Research shows that a person’s choice of mixer affects how quickly they get drunk, with diet soft drinks more intoxicating than the sugary versions.
While the finding may seem odd, the effect is big enough to take someone over the drink-drive limit.
The US researchers said the bar staff and revellers should be alerted to problem.
Women should be particularly aware because they are more likely to order a diet mixer to save on calories.
Twenty men and women were breathalysed after drinking vodka mixed with lemonade or with diet lemonade.
The amount of alcohol was the same in both cases but readings were up to 25 per cent higher with the low-calorie mixer.
It is thought that, like food, sugary drinks slow the passage of alcohol into the bloodstream.
In contrast, the artificial sweeteners found in diet drinks do nothing to dull booze’s effect, the journal Drug and Alcohol Dependence reports.
Previous research by the same team, at Northern Kentucky University, has that people who tend to opt for diet mixers have more problems at work and are more prone to blackouts.
Another of their studies found that opting for a diet, rather than sugary, mixer, could take someone over the drink-drive limit.
Despite this, those taking part in the experiment did not feel any more inebriated and were just as likely to think they were fit to get behind the wheel.
The researchers said that lack of awareness about the effect could lead to people unwittingly drink-driving.
They are particularly concerned about female drinkers.
Not only does their biology mean they get drunk faster than men but women are more likely to order diet mixers.
Study author Cecile Marczinski said: ‘While all alcohol consumers should be aware of this phenomenon, it appears more likely that women would select alcohol beverages with a diet mixer given that they are more likely to be conscious of calories in their drinks.
‘Young women may be particularly vulnerable as they frequently use diet mixers with alcohol and they also restrict food intake when drinking to control calorie consumption and, ultimately, body weight.’

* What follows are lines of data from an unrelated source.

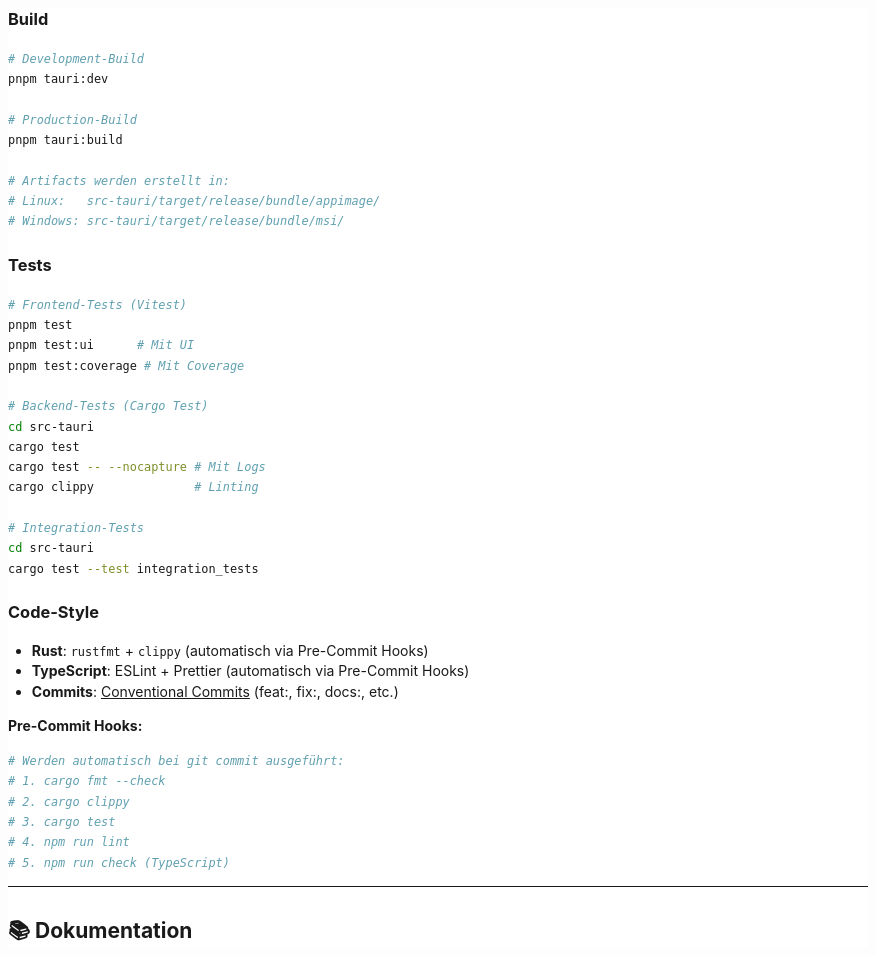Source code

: ### Build

```bash
# Development-Build
pnpm tauri:dev

# Production-Build
pnpm tauri:build

# Artifacts werden erstellt in:
# Linux:   src-tauri/target/release/bundle/appimage/
# Windows: src-tauri/target/release/bundle/msi/
```

### Tests

```bash
# Frontend-Tests (Vitest)
pnpm test
pnpm test:ui      # Mit UI
pnpm test:coverage # Mit Coverage

# Backend-Tests (Cargo Test)
cd src-tauri
cargo test
cargo test -- --nocapture # Mit Logs
cargo clippy              # Linting

# Integration-Tests
cd src-tauri
cargo test --test integration_tests
```

### Code-Style

- **Rust**: `rustfmt` + `clippy` (automatisch via Pre-Commit Hooks)
- **TypeScript**: ESLint + Prettier (automatisch via Pre-Commit Hooks)
- **Commits**: [Conventional Commits](https://www.conventionalcommits.org/) (feat:, fix:, docs:, etc.)

**Pre-Commit Hooks:**

```bash
# Werden automatisch bei git commit ausgeführt:
# 1. cargo fmt --check
# 2. cargo clippy
# 3. cargo test
# 4. npm run lint
# 5. npm run check (TypeScript)
```

---

## 📚 Dokumentation
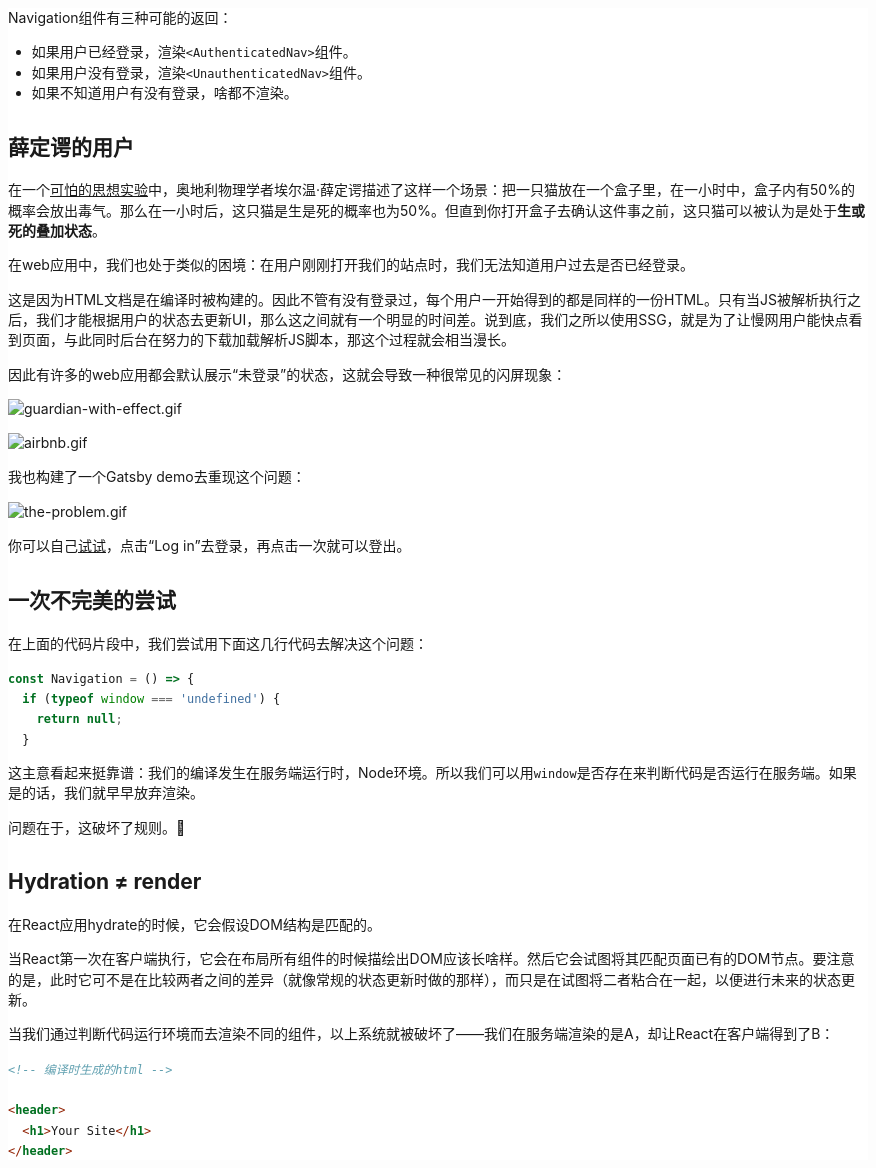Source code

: Navigation组件有三种可能的返回：

- 如果用户已经登录，渲染`<AuthenticatedNav>`组件。
- 如果用户没有登录，渲染`<UnauthenticatedNav>`组件。
- 如果不知道用户有没有登录，啥都不渲染。

## 薛定谔的用户

在一个[可怕的思想实验](https://zh.wikipedia.org/wiki/%E8%96%9B%E5%AE%9A%E8%B0%94%E7%8C%AB)中，奥地利物理学者埃尔温·薛定谔描述了这样一个场景：把一只猫放在一个盒子里，在一小时中，盒子内有50%的概率会放出毒气。那么在一小时后，这只猫是生是死的概率也为50%。但直到你打开盒子去确认这件事之前，这只猫可以被认为是处于**生或死的叠加状态**。

在web应用中，我们也处于类似的困境：在用户刚刚打开我们的站点时，我们无法知道用户过去是否已经登录。

这是因为HTML文档是在编译时被构建的。因此不管有没有登录过，每个用户一开始得到的都是同样的一份HTML。只有当JS被解析执行之后，我们才能根据用户的状态去更新UI，那么这之间就有一个明显的时间差。说到底，我们之所以使用SSG，就是为了让慢网用户能快点看到页面，与此同时后台在努力的下载加载解析JS脚本，那这个过程就会相当漫长。

因此有许多的web应用都会默认展示“未登录”的状态，这就会导致一种很常见的闪屏现象：

![guardian-with-effect.gif](https://s2.loli.net/2023/06/12/UEm2jFgdQPtnJLV.gif)

![airbnb.gif](https://s2.loli.net/2023/06/12/XUJRljeEi8YIFBZ.gif)

我也构建了一个Gatsby demo去重现这个问题：

![the-problem.gif](https://s2.loli.net/2023/06/12/UVxpwtm34odbOy6.gif)

你可以自己[试试](https://deploy-preview-1--cranky-darwin-49d519.netlify.app/)，点击“Log in”去登录，再点击一次就可以登出。

## 一次不完美的尝试

在上面的代码片段中，我们尝试用下面这几行代码去解决这个问题：

```jsx
const Navigation = () => {
  if (typeof window === 'undefined') {
    return null;
  }
```

这主意看起来挺靠谱：我们的编译发生在服务端运行时，Node环境。所以我们可以用`window`是否存在来判断代码是否运行在服务端。如果是的话，我们就早早放弃渲染。

问题在于，这破坏了规则。😬

## Hydration ≠ render

在React应用hydrate的时候，它会假设DOM结构是匹配的。

当React第一次在客户端执行，它会在布局所有组件的时候描绘出DOM应该长啥样。然后它会试图将其匹配页面已有的DOM节点。要注意的是，此时它可不是在比较两者之间的差异（就像常规的状态更新时做的那样），而只是在试图将二者粘合在一起，以便进行未来的状态更新。

当我们通过判断代码运行环境而去渲染不同的组件，以上系统就被破坏了——我们在服务端渲染的是A，却让React在客户端得到了B：

```html
<!-- 编译时生成的html -->

<header>
  <h1>Your Site</h1>
</header>
```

Female drinkers also risk unplanned pregnancies and harming their unborn child.
Co-author Amy Stamates said that it is also a ‘real concern’ that alcohol may do more damage to the liver and rest of the body when diet mixers are used.
Overall, the harm done by diet mixers may outweigh the benefits of saving a few calories.
The researchers concluded: ‘Alcohol prevention materials should inform customers that the health harms associated with higher breath alcohol concentrations may outweigh the benefits of saving some calories with diet mixers.’